21. A method of amplifying nucleic acids in a biological sample, the method comprising: preparing nucleic acids according to the method of claim 1; and subjecting the prepared acids to a nucleic acid amplification step.

22. A device for preparing nucleic acids from a biological sample, the device comprising:

a) cellular material having a cell membrane, or

b) cellular material having a cell wall, or

c) viral material having a viral envelope or

d) viral material having a viral capsid;

the device comprising a substrate functionalised with a biocidal agent which is capable of

i) weakening the cell membrane, cell wall, viral envelope, or viral capsid; or

ii) lysing cellular or viral material,

a binding moiety, which is involved in binding the agent to the substrate;

a hydrophobic moiety; and

a charged moiety.

23. The device of claim 22, wherein the substrate is a cellulose material.

24. The device of claim 23 wherein the cellulose material is a composite paper.

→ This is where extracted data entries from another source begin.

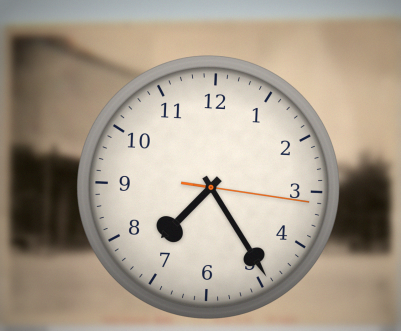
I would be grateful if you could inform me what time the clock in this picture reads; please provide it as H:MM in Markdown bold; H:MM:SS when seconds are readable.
**7:24:16**
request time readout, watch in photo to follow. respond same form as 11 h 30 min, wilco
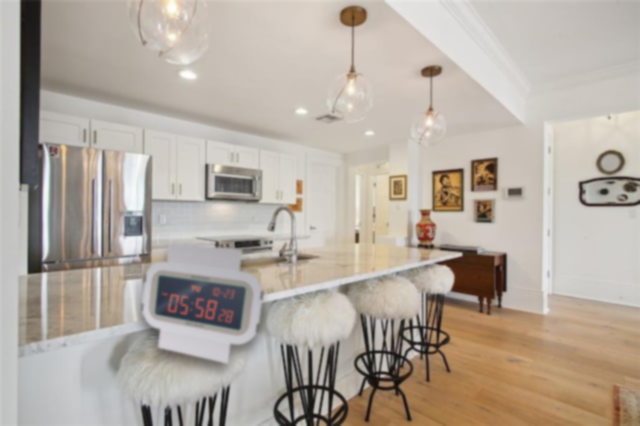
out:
5 h 58 min
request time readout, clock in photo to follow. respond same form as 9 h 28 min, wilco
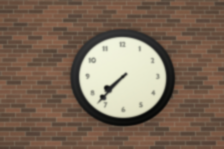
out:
7 h 37 min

25. The device of claim 22 wherein the substrate is glass or plastic.

26. The device of claim 22 wherein the substrate is in the form of a microfluidic channel or a reaction vessel or other container.

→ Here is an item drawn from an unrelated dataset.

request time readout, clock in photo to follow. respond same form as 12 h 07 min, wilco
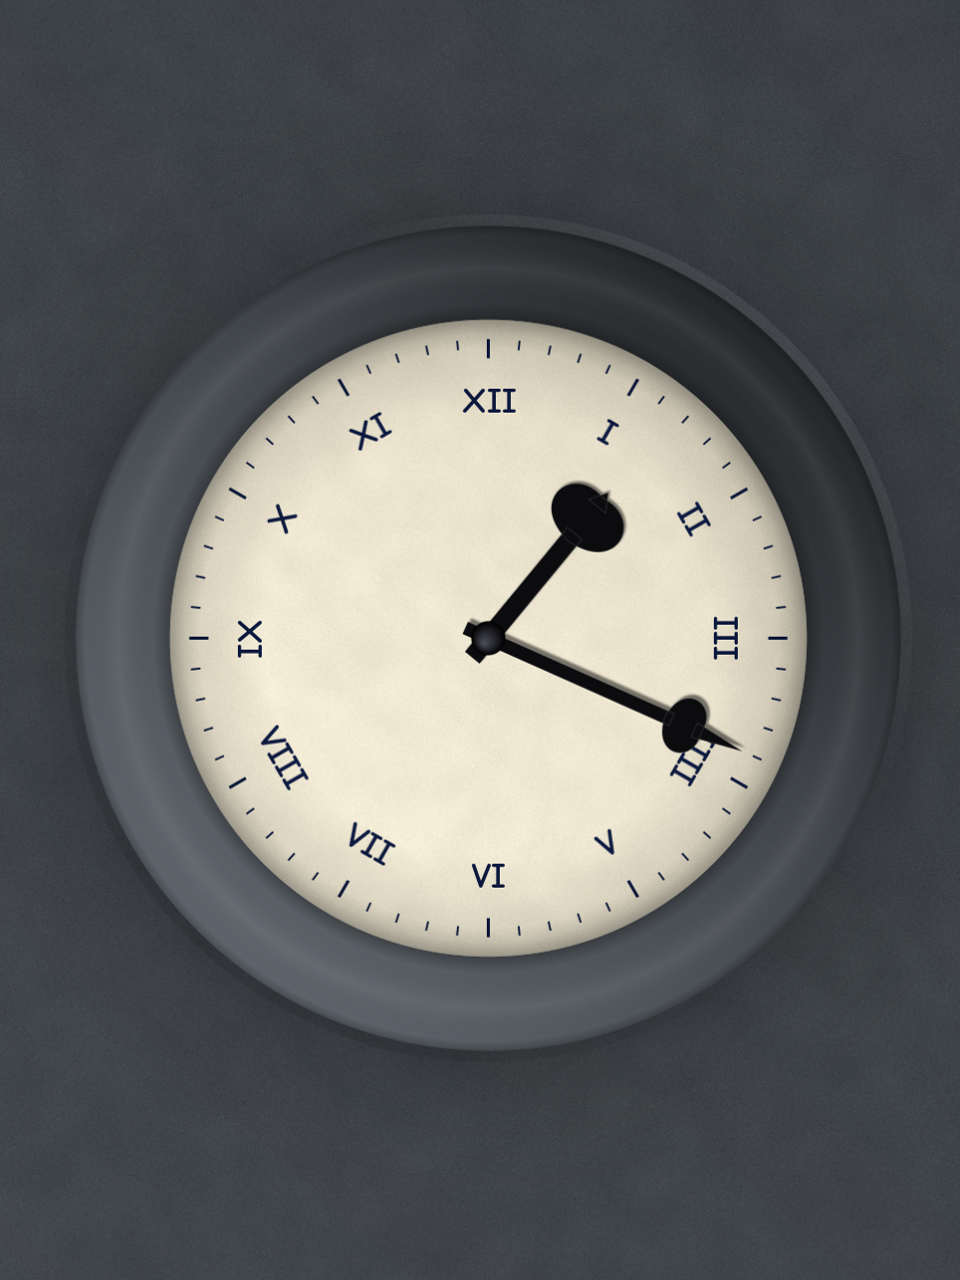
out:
1 h 19 min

27. The device of claim 22 wherein the hydrophobic moiety comprises an alkyl chain.

28. The device of claim 22 wherein the charged moiety is positively charged.

29. The device of claim 22 wherein the charged moiety is a quaternary ammonium group.

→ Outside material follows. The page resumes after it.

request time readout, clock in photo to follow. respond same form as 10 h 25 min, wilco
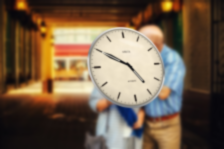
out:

30. The device of claim 22 wherein the binding moiety comprises a hydroxyl group.

31. The device of claim 22 wherein the functional groups are an alkyl chain, a silyl group, and an ammonium chloride group.

32. The device of claim 22 wherein the biocidal agent is a silylated quaternary ammonium compound (SiQAC).

33. The device of claim 22 wherein the biocidal agent is 3-(trimethoxysilyl) propyldimethyloctadecyl ammonium chloride.

34. The device of claim 22 wherein the biocidal agent is selected from the group consisting of

a) telechelic poly(2-alkyl-1,3-oxazolines);

b) cellulose with an antimicrobial DDA group; and

c) saponins.

35. The device of claim 22 wherein the substrate is integrated into a sample preparation cartridge.

36. The method of claim 3, wherein the cellulose material is selected from the group consisting of a cellulose filter paper and a cellulose matrix.

37. The method of claim 8 wherein the alkyl chain is selected from the group consisting of C5-C30 alkyl and C10-C20 alkyl.

38. The method of claim 21, wherein the nucleic acid amplification step comprises a polymerase chain reaction.

39. The device of claim 23, wherein the cellulose material is selected from the group consisting of a cellulose filter paper and a cellulose matrix.

40. The device of claim 27 wherein the alkyl chain is selected from the group consisting of C5-C30 alkyl and C10-C20 alkyl.